Monday, August 5, 2013

Incident and Problem: What is the Difference

One nice thing about ITIL is it provides definitions for almost everything in IT service management. First things first. We need to define these two terms.
  • An incident is an unplanned disruption or degradation of service.
  • A problem is a cause of one or more incidents.

    Quite often, these two terms are used interchangeably. This causes a lot of confusion. Sometimes people will add another term, "issue" to mean the same thing.

    What is an Incident? 

    Based on the definition provided, an incident is something that needs to be resolved immediately. This can either be through a permanent fix, a workaround or a temporary fix.
    A server crash would be an example of an incident if it causes a disruption in the business process. If a server is used only during office hours, a crash after office hours is, strictly speaking based on the definition, not yet an incident since no service was affected. It becomes an incident only when the outage extends to the hours of use.

    If a disruption is planned like a scheduled maintenance, this is not an incident. The outage should not be counted as part of the unavailability. If the scheduled outage exceeds the planned schedule, then the over time for the outage becomes an incident.

    If an incident requires changes the emergency change process is normally followed, specially if the service level is critical.

    What is a Problem? 

    Problems are not incidents. An incident can raise a problem, specially if there is a high possibility that the incident might happen again. In the case of a server crash after office hours, the crash is a problem. This is a high priority problem because if this problem is not resolved before the scheduled availability, this becomes an incident.

    An incident does not become a problem because they are two different things. A problem may be raised because of an incident and as we've seen in the previous example, a problem may cause an incident. You may raise a problem ticket and link it to an incident.

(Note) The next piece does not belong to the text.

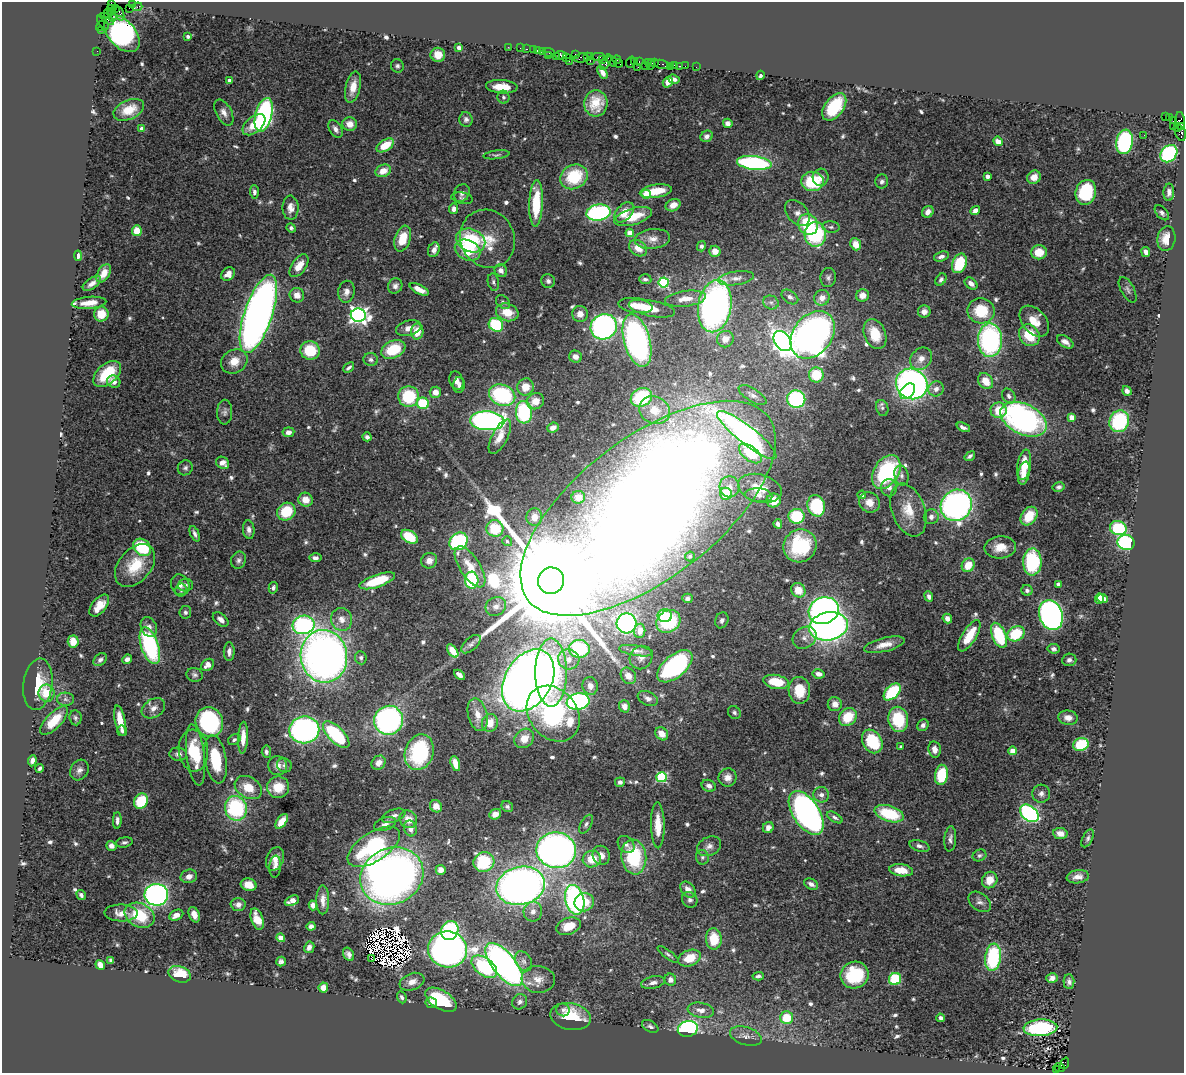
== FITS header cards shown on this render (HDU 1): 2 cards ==
NAXIS1  =                 1182
NAXIS2  =                 1071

    The root cause of the problem may be known or not known. In any case, the following actions may be taken for problems:

    1. Do nothing - if the problem does not affect the business, or if the cost of fixing the problem exceeds its benefits
    2. Deploy work around if the determination of root cause exceeds the benefits.
    3. Determine root cause and fix the problem if the benefit is worth it.

    Incident vs Problem: What is the Difference?

    To illustrate this further, let's take a practical example.

    You are driving your car and you got a flat tire. This is an incident because it disrupted the service: transportation to a destination. You fix this by either changing the tire yourself or calling road-side assistance. Once the tire has been changed, the incident is closed. But now, you have a problem, you are running on your spare tire.

    To fix the problem, you need to repair the flat tire and put it back.

    Another example would be that you are driving on an almost bald tire. This is a problem. If you continue to drive your car with that bald tire, you are bound to have an incident.

    Normally, an incident needs to be fixed within a specific timeline. Problems can be left indefinitely until an incident happens.

    Questions to Help Identify Incident and Problem 

    I work in a maintenance shop and quite often, there is much discussion on whether something is an incident or a problem. There is only one question to ask: Should this be fixed now. Of course, when you talk to some people, they will always say yes. So to help me further, I ask the following questions:
    1. Is the service unusable?
    2. Is there a degradation of the service?
    3. Is the business process affected?
    4. Are service levels affected?
    If you answer yes to one of these questions, it is probably an incident.